# craftman router question



## tsbrewers (May 14, 2005)

Hey people, have a quick question. I am a trim carpenter by trade, and am venturing in to the woodworking side of it. My question today is, I bought a large craftsman router about 8 years ago, and was just wondering if it is worth building a table around it, or go another direction for the router. I do have a couple PC routers now and rarely use the craftman. 

It is basically this  router, just a few years older. I think I paid about $100 due to it being the display so it would not be too bad to not use it. 

Thanks
Brew


----------



## reible (Sep 10, 2004)

Hi tsbrewers

Welcome to the Forum!

From the time frame you speak of does your router happen to be a 315.275110? That is one that I own from about those days. If you got it for $100 you got a really good deal.

I have mine mounted in a table and it works fine. Well I did do a few things by way of a couple of modifications. First I used cork to plug the open posts, took off the plastic chip guard and added a router lifter. It is dedicated to the table and has served me well. Weighing in at almost 13 pounds I did not like it for hand work but in the table that doesn't matter.

I'd say use it.

Ed


----------



## tsbrewers (May 14, 2005)

It is a 315.275062, not really sure what the difference is, probably model years? 

Plus, do most people remove the factory base on the plunge router before it is mounted to the insert, or leave it on? Thanks for the help,

Brew


----------



## reible (Sep 10, 2004)

tsbrewers said:


> It is a 315.275062, not really sure what the difference is, probably model years?
> 
> Plus, do most people remove the factory base on the plunge router before it is mounted to the insert, or leave it on? Thanks for the help,
> 
> Brew


 In all case that I know about the sub base is removed before mounting to the table or mounting plate. 

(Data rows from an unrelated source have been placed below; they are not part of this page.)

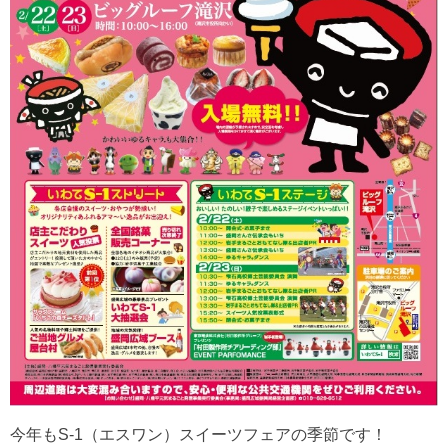
今年もS-1（エスワン）スイーツフェアの季節です！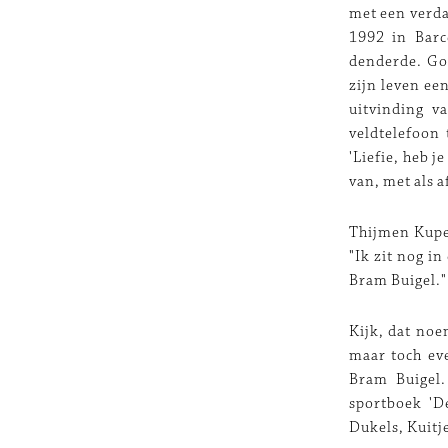
met een verda
1992 in Barc
denderde. Go
zijn leven ee
uitvinding v
veldtelefoon 
'Liefie, heb 
van, met als 
Thijmen Kuper
"Ik zit nog i
Bram Buigel."
Kijk, dat noe
maar toch ev
Bram Buigel.
sportboek 'D
Dukels, Kuitj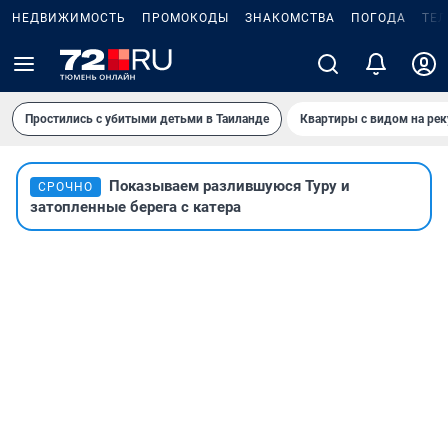
НЕДВИЖИМОСТЬ
ПРОМОКОДЫ
ЗНАКОМСТВА
ПОГОДА
ТЕ
Простились с убитыми детьми в Таиланде
Квартиры с видом на рек
Показываем разлившуюся Туру и
СРОЧНО
затопленные берега с катера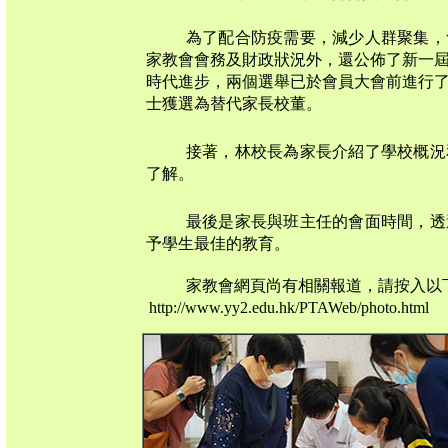
為了配合防疫需要，減少人群聚集，
家教會會務及財政狀況外，還公佈了新一
時代進步，兩個選舉已於會員大會前進行
士獲選為替代家長校董。
接著，林校長為家長介紹了學校概況
了解。
最後是家長與班主任的會面時間，透
予學生最佳的教育。
家教會網頁尚有相關報道，請按入以
http://www.yy2.edu.hk/PTAWeb/photo.html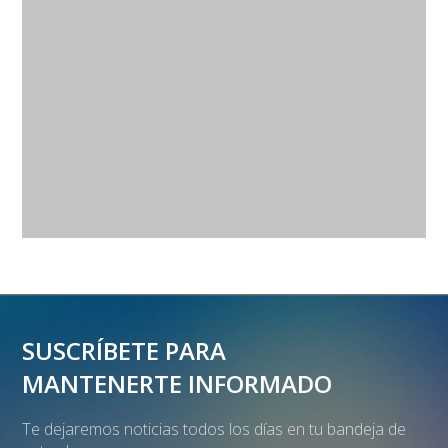
SUSCRÍBETE PARA
MANTENERTE INFORMADO
Te dejaremos noticias todos los días en tu bandeja de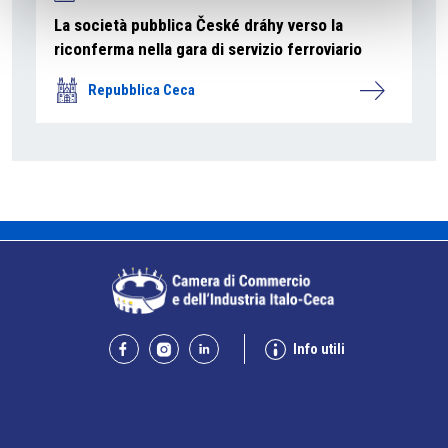
La società pubblica České dráhy verso la
riconferma nella gara di servizio ferroviario
Repubblica Ceca
Info utili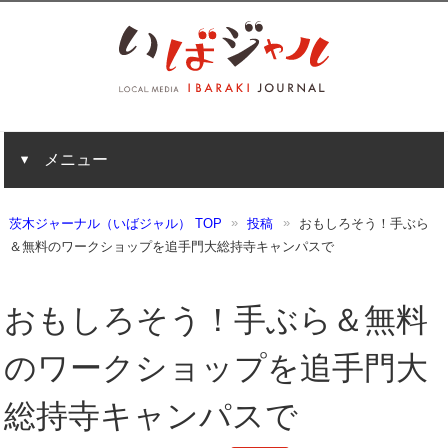
メニュー
茨木ジャーナル（いばジャル） TOP
投稿
おもしろそう！手ぶら
＆無料のワークショップを追手門大総持寺キャンパスで
おもしろそう！手ぶら＆無料
のワークショップを追手門大
総持寺キャンパスで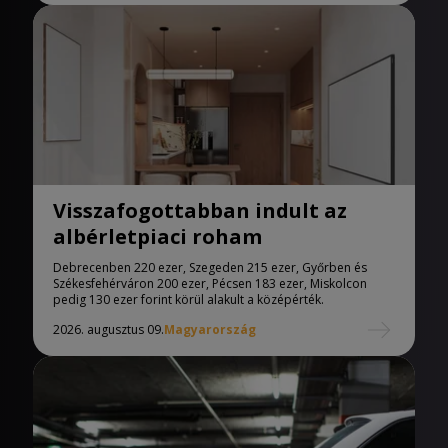
Visszafogottabban indult az
albérletpiaci roham
Debrecenben 220 ezer, Szegeden 215 ezer, Győrben és
Székesfehérváron 200 ezer, Pécsen 183 ezer, Miskolcon
pedig 130 ezer forint körül alakult a középérték.
2026. augusztus 09.
Magyarország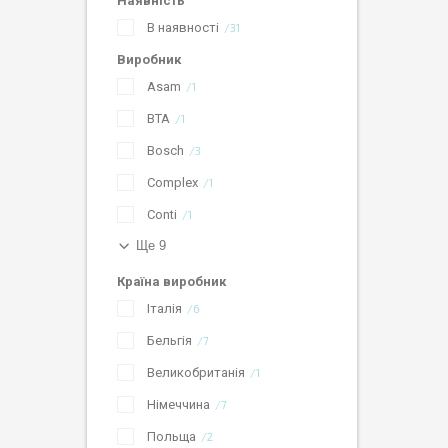
Наявність
В наявності
31
Виробник
Asam
1
BTA
1
Bosch
3
Complex
1
Conti
1
Ще 9
Країна виробник
Італія
6
Бельгія
7
Великобританія
1
Німеччина
7
Польща
2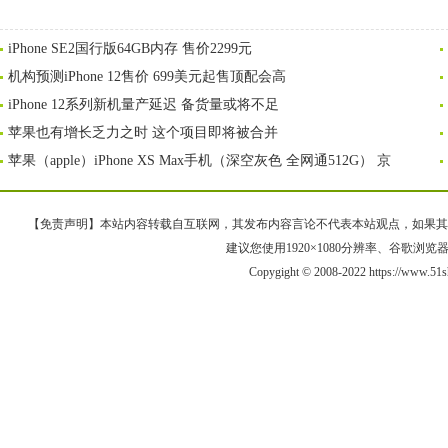
iPhone SE2国行版64GB内存 售价2299元
机构预测iPhone 12售价 699美元起售顶配会高
iPhone 12系列新机量产延迟 备货量或将不足
苹果也有增长乏力之时 这个项目即将被合并
苹果（apple）iPhone XS Max手机（深空灰色 全网通512G） 京
【免责声明】本站内容转载自互联网，其发布内容言论不代表本站观点，如果其链接、
建议您使用1920×1080分辨率、谷歌浏览器Goo
Copygight © 2008-2022 https://www.5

Yea sears has a lot of router, don't know how different yours is from mine...

Ed


----------



## kp91 (Sep 10, 2004)

You'll have to remove the factory base plate and bolt on a larger router table insert plate. You can either buy a generic blank plate, or one pre-drilled for your router. I've gone both ways, and for $10 more buying a pre-drilled one is cheap. Once you have the size of your insert, you can build your table. Start simple at first, since once you figure out your particular method of work you'll want to re-design your table a couple of times.

Woodcraft
Woodhaven
Oak-Park
Amazon

all have a wide variety of router base plates that should meet your needs.

Work safe, have fun!


----------



## DONALD (Sep 12, 2004)

Some on line dealers will drill the plate for your router and provide a template for routing a hole in your table to fit the plate. Your router is fairly heavy so look for a strong plate. I have a 17lb. router mounted to a Hartville plate in my router cabinet and I accidently knocked the cabinet over and the plate held up and the router stayed attached. .


----------



## tsbrewers (May 14, 2005)

Thanks for the help, just what I was looking for.

Brew


----------



## mantelmaker (May 16, 2005)

I have the same craftsman router in a Home depot bosch table with a router raizer. I work with my brother and he bought the router thinking bigger is better. We us the plunge router for routing Jassada templates, and this router was so heavy and difficult to plunge that I went and bought a smaller dewalt for this application. However, because it is strong, we installed it into the router table for making raised panels, unfortunately, the bosch table has a plastic router plate and the weight of the router would sag the plate. Also, the combination doesn't give us enough height above the table to effectively use the larger bits. When I saw how high my brother had to raise the bit out of the collet to cut a raised panel I thought for sure that the bit would fly out. I'm immediately seeking a new table and router setup, and the craftsman router will probably become a dust collector, or watch for it on E-bay. Bob


----------



## James Gray (Jul 18, 2010)

I have a craftsman, model 315.175340 router and would like to know which of the holes in the plungebase to use when attaching to a table--thanks


----------



## bobj3 (Jan 17, 2006)

Hi Jim

Use the screw holes that hold the base plate to the router base,use the Fac.base plate to drill your mounting plate, most are not drill for the Sears routers..the base plate is not need in the router table so to say you can put in back in the box for safe keeping..


=====



James Gray said:


> I have a craftsman, model 315.175340 router and would like to know which of the holes in the plungebase to use when attaching to a table--thanks


----------



## Dr.Zook (Sep 10, 2004)

Welcome to the RouterForums Jim. Glad to have you as a member.


----------